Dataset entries
════════════════════
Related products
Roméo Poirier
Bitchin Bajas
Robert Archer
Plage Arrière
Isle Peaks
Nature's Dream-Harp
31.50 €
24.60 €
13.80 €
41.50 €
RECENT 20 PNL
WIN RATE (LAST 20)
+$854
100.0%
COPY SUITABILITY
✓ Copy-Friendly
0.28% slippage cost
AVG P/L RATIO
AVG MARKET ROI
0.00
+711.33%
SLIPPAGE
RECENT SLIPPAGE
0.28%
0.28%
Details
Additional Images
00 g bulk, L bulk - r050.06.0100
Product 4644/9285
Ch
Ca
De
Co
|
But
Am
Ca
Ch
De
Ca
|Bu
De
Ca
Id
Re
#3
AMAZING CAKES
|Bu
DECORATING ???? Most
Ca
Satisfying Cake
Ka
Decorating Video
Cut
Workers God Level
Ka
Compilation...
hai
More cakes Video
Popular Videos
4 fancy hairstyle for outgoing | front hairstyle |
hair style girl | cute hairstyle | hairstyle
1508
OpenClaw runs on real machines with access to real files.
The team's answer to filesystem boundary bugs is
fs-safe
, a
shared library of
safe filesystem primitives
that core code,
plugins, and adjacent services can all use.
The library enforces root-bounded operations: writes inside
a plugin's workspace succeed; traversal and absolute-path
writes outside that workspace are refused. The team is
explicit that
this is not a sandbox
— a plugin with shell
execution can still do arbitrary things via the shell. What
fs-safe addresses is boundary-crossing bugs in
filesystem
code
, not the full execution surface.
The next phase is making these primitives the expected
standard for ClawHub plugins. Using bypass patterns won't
════════════════════
- What this task involves: Extract every line from the rows above that contains the string "team", treating uppercase and lowercase letters as different.

- Task response:
The team's answer to filesystem boundary bugs is
writes outside that workspace are refused. The team is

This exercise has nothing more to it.